De acordo com as autoridades locais, cerca de 1.200 civis ainda permanecem na cidade, que antes da guerra tinha uma população de cerca de 60 mil pessoas. Kiev acusa Moscovo de atacar diretamente zonas residenciais, enquanto a Rússia nega atingir civis. 

A batalha que pode redefinir o mapa do leste

Os especialistas ouvidos pela CNN Portugal consideram que a queda de Pokrovsk pode redefinir o equilíbrio militar no leste da Ucrânia. Do lado russo, a vitória teria o efeito imediato de consolidar o controlo quase total do Donbass, algo que Moscovo reivindica como objetivo desde o início da invasão, em fevereiro de 2022. Do lado ucraniano, significaria perder um dos últimos pontos estratégicos da região e enfrentar a necessidade de reorganizar a defesa em zonas menos favoráveis.

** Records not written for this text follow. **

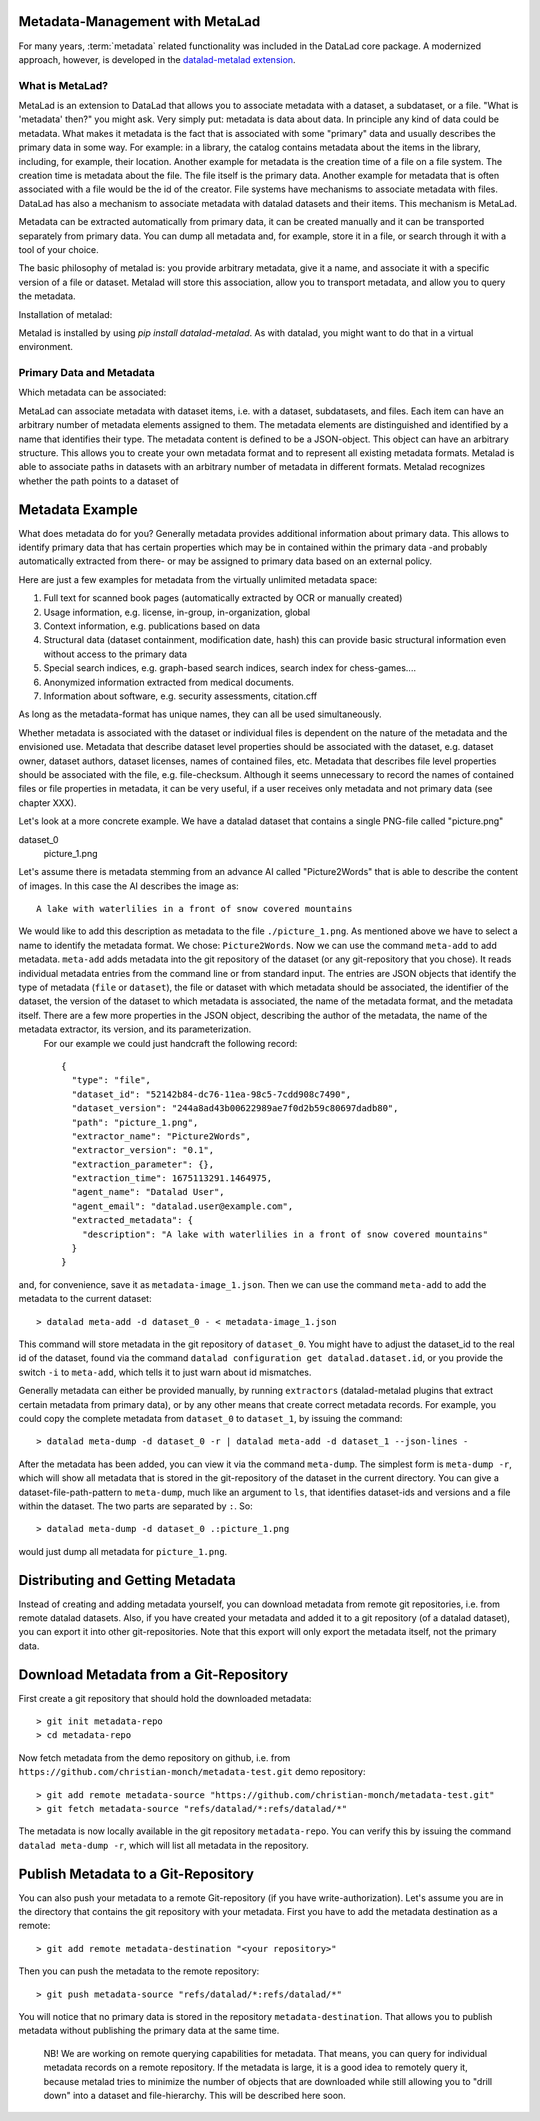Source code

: .. _metalad:

Metadata-Management with MetaLad
--------------------------------

For many years, :term:`metadata` related functionality was included in the DataLad core package.
A modernized approach, however, is developed in the `datalad-metalad extension <http://docs.datalad.org/projects/metalad/en/latest/>`_.

.. figure:: ../artwork/src/metadata.svg


What is MetaLad?
................

MetaLad is an extension to DataLad that allows you to associate metadata with a dataset, a subdataset, or a file. "What is 'metadata' then?" you might ask. Very simply put: metadata is data about data. In principle any kind of data could be metadata. What makes it metadata is the fact that is associated with some "primary" data and usually describes the primary data in some way. For example: in a library, the catalog contains metadata about the items in the library, including, for example, their location. Another example for metadata is the creation time of a file on a file system. The creation time is metadata about the file. The file itself is the primary data. Another example for metadata that is often associated with a file would be the id of the creator. File systems have mechanisms to associate metadata with files. DataLad has also a mechanism to associate metadata with datalad datasets and their items. This mechanism is MetaLad.

Metadata can be extracted automatically from primary data, it can be created manually and it can be transported separately from primary data. You can dump all metadata and, for example, store it in a file, or search through it with a tool of your choice.

The basic philosophy of metalad is: you provide arbitrary metadata, give it a name, and associate it with a specific version of a file or dataset. Metalad will store this association, allow you to transport metadata, and allow you to query the metadata.

Installation of metalad:

Metalad is installed by using `pip install datalad-metalad`. As with datalad, you might want to do that in a virtual environment.


Primary Data and Metadata
.........................

Which metadata can be associated:

MetaLad can associate metadata with dataset items, i.e. with a dataset, subdatasets, and files. Each item can have an arbitrary number of metadata elements assigned to them. The metadata elements are distinguished and identified by a name that identifies their type. The metadata content is defined to be a JSON-object. This object can have an arbitrary structure. This allows you to create your own metadata format and to represent all existing metadata formats. Metalad is able to associate paths in datasets with an arbitrary number of metadata in different formats. Metalad recognizes whether the path points to a dataset of

Metadata Example
----------------

What does metadata do for you? Generally metadata provides additional information about primary data. This allows to identify primary data that has certain properties which may be in contained within the primary data -and probably automatically extracted from there- or may be assigned to primary data based on an external policy.

Here are just a few examples for metadata from the virtually unlimited metadata space:

1. Full text for scanned book pages (automatically extracted by OCR or manually created)
2. Usage information, e.g. license, in-group, in-organization, global
3. Context information, e.g. publications based on data
4. Structural data (dataset containment, modification date, hash) this can provide basic
   structural information even without access to the primary data
5. Special search indices, e.g. graph-based search indices, search index for chess-games....
6. Anonymized information extracted from medical documents.
7. Information about software, e.g. security assessments, citation.cff

As long as the metadata-format has unique names, they can all be used simultaneously.

Whether metadata is associated with the dataset or individual files is dependent on the nature of the metadata and the envisioned use. Metadata that describe dataset level properties should be associated with the dataset, e.g. dataset owner, dataset authors, dataset licenses, names of contained files, etc. Metadata that describes file level properties should be associated with the file, e.g. file-checksum. Although it seems unnecessary to record the names of contained files or file properties in metadata, it can be very useful, if a user receives only metadata and not primary data (see chapter XXX).


Let's look at a more concrete example. We have a datalad dataset that contains a single PNG-file called "picture.png"

dataset_0
     picture_1.png

Let's assume there is metadata stemming from an advance AI called "Picture2Words" that is able to describe the content of images. In this case the AI describes the image as::

  A lake with waterlilies in a front of snow covered mountains

We would like to add this description as metadata to the file ``./picture_1.png``. As mentioned above we have to select a name to identify the metadata format. We chose: ``Picture2Words``. Now we can use the command ``meta-add`` to add metadata. ``meta-add`` adds metadata into the git repository of the dataset (or any git-repository that you chose). It reads individual metadata entries from the command line or from standard input. The entries are JSON objects that identify the type of metadata (``file`` or ``dataset``), the file or dataset with which metadata should be associated, the identifier of the dataset, the version of the dataset to which metadata is associated, the name of the metadata format, and the metadata itself. There are a few more properties in the JSON object, describing the author of the metadata, the name of the metadata extractor, its version, and its parameterization.
 For our example we could just handcraft the following record::

    {
      "type": "file",
      "dataset_id": "52142b84-dc76-11ea-98c5-7cdd908c7490",
      "dataset_version": "244a8ad43b00622989ae7f0d2b59c80697dadb80",
      "path": "picture_1.png",
      "extractor_name": "Picture2Words",
      "extractor_version": "0.1",
      "extraction_parameter": {},
      "extraction_time": 1675113291.1464975,
      "agent_name": "Datalad User",
      "agent_email": "datalad.user@example.com",
      "extracted_metadata": {
        "description": "A lake with waterlilies in a front of snow covered mountains"
      }
    }

and, for convenience, save it as ``metadata-image_1.json``. Then we can use the command ``meta-add`` to add the metadata to the current dataset::

 > datalad meta-add -d dataset_0 - < metadata-image_1.json

This command will store metadata in the git repository of ``dataset_0``. You might have to adjust the dataset_id to the real id of the dataset, found via the command ``datalad configuration get datalad.dataset.id``, or you provide the switch ``-i`` to ``meta-add``, which tells it to just warn about id mismatches.

Generally metadata can either be provided manually, by running ``extractors`` (datalad-metalad plugins that extract certain metadata from primary data), or by any other means that create correct metadata records. For example, you could copy the complete metadata from ``dataset_0`` to ``dataset_1``, by issuing the command::

 > datalad meta-dump -d dataset_0 -r | datalad meta-add -d dataset_1 --json-lines -







After the metadata has been added, you can view it via the command ``meta-dump``. The simplest form is ``meta-dump -r``, which will show all metadata that is stored in the git-repository of the dataset in the current directory. You can give a dataset-file-path-pattern to ``meta-dump``, much like an argument to ``ls``, that identifies dataset-ids and versions and a file within the dataset. The two parts are separated by ``:``. So::

 > datalad meta-dump -d dataset_0 .:picture_1.png

would just dump all metadata for ``picture_1.png``.


Distributing and Getting Metadata
---------------------------------

Instead of creating and adding metadata yourself, you can download metadata from remote git repositories, i.e. from remote datalad datasets. Also, if you have created your metadata and added it to a git repository (of a datalad dataset), you can export it into other git-repositories. Note that this export will only export the metadata itself, not the primary data.

Download Metadata from a Git-Repository
---------------------------------------

First create a git repository that should hold the downloaded metadata::

 > git init metadata-repo
 > cd metadata-repo

Now fetch metadata from the demo repository on github, i.e. from ``https://github.com/christian-monch/metadata-test.git`` demo repository::

 > git add remote metadata-source "https://github.com/christian-monch/metadata-test.git"
 > git fetch metadata-source "refs/datalad/*:refs/datalad/*"

The metadata is now locally available in the git repository ``metadata-repo``. You can verify this by issuing the command ``datalad meta-dump -r``, which will list all metadata in the repository.


Publish Metadata to a Git-Repository
------------------------------------

You can also push your metadata to a remote Git-repository (if you have write-authorization). Let's assume you are in the directory that contains the git repository with your metadata. First you have to add the metadata destination as a remote::

 > git add remote metadata-destination "<your repository>"

Then you can push the metadata to the remote repository::

 > git push metadata-source "refs/datalad/*:refs/datalad/*"

You will notice that no primary data is stored in the repository ``metadata-destination``. That allows you to publish metadata without publishing the primary data at the same time.



 NB! We are working on remote querying capabilities for metadata. That means, you can query for individual metadata records on a remote repository. If the metadata is large, it is a good idea to remotely query it, because metalad tries to minimize the number of objects that are downloaded while still allowing you to "drill down" into a dataset and file-hierarchy. This will be described here soon.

Apesar da pressão, o comando ucraniano insiste que as suas forças continuam a lutar dentro da cidade e que as tropas não estão cercadas, contrariando a versão russa.

“O principal objetivo é salvar as vidas dos nossos soldados”, afirmou o general Oleksandr Syrskyi, chefe do Exército, garantindo que as defesas estão a ser reforçadas.

No entanto, a realidade no terreno é cada vez mais dura. De acordo com a Reuters, que cita fontes militares ucranianas, cerca de 200 soldados russos já terão entrado na cidade, travando combates de rua com armas ligeiras.